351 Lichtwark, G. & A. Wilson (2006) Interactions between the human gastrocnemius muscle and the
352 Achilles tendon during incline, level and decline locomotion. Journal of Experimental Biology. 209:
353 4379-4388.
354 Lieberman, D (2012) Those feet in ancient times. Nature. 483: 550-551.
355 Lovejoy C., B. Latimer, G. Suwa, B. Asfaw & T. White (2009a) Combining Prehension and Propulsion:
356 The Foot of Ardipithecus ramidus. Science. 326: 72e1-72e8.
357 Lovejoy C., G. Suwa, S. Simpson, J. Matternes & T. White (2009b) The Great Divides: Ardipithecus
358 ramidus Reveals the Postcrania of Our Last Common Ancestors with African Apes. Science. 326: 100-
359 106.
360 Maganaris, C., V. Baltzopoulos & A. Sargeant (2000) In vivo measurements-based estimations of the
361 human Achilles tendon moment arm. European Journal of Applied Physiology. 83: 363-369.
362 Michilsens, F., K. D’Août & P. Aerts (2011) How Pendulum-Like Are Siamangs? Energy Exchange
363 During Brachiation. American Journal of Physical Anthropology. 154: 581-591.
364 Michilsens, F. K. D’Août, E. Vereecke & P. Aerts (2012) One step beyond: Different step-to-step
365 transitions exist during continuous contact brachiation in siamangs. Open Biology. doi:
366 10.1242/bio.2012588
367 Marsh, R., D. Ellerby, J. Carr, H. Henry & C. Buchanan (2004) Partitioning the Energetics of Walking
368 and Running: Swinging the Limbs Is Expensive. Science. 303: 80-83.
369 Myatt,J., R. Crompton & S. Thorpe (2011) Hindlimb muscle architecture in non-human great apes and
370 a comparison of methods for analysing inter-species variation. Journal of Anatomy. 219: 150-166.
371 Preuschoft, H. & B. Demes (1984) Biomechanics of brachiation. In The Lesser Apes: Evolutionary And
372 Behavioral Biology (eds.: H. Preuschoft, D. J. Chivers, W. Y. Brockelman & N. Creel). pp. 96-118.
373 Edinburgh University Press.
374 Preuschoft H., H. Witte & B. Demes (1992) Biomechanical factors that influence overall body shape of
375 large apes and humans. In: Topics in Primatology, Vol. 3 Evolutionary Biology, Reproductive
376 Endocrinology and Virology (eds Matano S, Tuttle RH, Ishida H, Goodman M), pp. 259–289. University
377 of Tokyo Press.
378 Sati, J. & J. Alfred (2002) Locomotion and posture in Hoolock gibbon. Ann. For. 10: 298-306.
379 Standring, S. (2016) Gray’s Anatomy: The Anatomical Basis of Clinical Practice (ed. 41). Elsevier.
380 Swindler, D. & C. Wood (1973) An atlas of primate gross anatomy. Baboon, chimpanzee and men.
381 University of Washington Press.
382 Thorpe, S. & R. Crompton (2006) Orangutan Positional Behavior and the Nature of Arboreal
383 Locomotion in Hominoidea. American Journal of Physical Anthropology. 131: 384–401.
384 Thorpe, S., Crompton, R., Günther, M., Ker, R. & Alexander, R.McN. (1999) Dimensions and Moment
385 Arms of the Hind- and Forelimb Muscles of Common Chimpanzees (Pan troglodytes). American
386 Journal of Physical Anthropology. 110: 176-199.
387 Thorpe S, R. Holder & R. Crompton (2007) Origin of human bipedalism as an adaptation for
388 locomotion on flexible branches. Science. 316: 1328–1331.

## Work request
The expected output is every line of the records in which the string "Evolutionary" appears.

## Written solution
371 Preuschoft, H. & B. Demes (1984) Biomechanics of brachiation. In The Lesser Apes: Evolutionary And
375 large apes and humans. In: Topics in Primatology, Vol. 3 Evolutionary Biology, Reproductive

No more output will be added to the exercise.